WHAT YOU NEED TO DO:
Report how many lines of the data below contain the string "Сіль". Give only the number.

Items taken from a data source
•••
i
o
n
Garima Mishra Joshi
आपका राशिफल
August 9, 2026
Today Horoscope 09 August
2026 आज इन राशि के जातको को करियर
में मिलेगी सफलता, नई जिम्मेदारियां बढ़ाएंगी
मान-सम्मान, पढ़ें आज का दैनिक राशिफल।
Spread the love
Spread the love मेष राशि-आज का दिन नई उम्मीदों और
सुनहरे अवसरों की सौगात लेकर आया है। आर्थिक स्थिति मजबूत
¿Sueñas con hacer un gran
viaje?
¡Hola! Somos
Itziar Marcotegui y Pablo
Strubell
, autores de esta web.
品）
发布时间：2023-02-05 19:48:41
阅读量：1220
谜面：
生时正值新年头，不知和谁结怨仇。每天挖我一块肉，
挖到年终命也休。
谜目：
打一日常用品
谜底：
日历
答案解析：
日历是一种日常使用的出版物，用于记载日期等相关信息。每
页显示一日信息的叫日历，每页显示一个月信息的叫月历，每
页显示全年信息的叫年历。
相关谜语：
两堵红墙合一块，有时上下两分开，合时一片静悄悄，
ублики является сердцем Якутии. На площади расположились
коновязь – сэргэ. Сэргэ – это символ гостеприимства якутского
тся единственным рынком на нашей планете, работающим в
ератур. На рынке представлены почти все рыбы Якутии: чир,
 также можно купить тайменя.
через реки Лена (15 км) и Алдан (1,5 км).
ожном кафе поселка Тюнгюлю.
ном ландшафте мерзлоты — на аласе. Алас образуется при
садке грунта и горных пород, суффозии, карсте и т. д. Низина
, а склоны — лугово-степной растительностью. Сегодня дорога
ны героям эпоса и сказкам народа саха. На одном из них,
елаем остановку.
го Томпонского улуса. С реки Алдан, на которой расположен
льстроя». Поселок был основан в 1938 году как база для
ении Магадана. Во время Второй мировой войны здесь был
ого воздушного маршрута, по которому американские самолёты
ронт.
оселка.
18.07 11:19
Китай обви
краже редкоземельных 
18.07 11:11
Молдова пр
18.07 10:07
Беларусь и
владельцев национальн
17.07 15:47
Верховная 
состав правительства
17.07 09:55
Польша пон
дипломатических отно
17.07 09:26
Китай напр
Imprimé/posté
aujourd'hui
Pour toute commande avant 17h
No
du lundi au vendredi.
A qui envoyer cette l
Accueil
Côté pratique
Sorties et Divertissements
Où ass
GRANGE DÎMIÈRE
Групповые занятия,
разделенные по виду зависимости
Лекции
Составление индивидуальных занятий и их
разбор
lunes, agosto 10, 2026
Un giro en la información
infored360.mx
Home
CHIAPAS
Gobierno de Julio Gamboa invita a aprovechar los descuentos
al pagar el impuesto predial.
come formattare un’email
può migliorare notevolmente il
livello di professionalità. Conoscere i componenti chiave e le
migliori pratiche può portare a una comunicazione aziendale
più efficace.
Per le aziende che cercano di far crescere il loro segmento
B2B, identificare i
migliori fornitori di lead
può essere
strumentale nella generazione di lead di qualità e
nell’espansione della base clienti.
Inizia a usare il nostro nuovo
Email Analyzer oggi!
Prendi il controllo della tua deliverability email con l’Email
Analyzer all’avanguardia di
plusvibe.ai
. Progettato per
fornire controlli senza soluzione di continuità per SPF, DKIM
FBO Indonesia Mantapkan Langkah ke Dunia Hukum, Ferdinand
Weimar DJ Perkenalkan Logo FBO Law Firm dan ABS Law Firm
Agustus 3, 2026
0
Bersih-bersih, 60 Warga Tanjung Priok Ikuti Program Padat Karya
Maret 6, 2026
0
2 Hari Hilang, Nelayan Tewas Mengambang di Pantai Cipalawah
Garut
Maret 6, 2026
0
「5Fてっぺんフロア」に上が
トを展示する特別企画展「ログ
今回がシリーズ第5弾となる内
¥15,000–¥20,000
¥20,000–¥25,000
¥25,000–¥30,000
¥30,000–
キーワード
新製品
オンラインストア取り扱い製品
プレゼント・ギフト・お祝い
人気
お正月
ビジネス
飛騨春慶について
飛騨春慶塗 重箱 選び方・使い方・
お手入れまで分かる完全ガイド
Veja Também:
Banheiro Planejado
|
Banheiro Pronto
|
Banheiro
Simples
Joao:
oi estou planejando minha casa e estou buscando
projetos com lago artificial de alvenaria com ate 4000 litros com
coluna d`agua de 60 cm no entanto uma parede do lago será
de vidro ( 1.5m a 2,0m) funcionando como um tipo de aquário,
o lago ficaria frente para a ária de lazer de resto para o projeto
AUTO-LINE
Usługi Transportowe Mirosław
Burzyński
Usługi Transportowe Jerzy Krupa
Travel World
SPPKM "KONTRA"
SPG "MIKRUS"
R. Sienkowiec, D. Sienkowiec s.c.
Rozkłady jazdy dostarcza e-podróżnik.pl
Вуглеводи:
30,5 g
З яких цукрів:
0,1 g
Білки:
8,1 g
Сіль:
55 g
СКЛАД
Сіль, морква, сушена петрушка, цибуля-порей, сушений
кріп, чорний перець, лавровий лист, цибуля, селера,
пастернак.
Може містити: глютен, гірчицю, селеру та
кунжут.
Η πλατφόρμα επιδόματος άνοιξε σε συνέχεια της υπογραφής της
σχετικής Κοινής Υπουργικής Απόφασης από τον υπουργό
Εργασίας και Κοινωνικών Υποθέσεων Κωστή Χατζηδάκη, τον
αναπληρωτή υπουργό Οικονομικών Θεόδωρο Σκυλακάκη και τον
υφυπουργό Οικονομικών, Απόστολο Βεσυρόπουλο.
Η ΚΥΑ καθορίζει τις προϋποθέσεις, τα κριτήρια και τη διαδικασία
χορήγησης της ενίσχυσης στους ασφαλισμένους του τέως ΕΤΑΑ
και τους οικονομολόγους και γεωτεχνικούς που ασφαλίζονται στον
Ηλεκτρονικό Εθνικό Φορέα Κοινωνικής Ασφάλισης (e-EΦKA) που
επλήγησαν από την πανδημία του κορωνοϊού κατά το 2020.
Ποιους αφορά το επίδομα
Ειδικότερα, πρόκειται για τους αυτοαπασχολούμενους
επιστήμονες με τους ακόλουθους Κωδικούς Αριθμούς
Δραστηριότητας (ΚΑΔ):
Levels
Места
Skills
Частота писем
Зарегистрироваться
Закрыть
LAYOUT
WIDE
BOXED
•••
YOUR SOLUTION:
2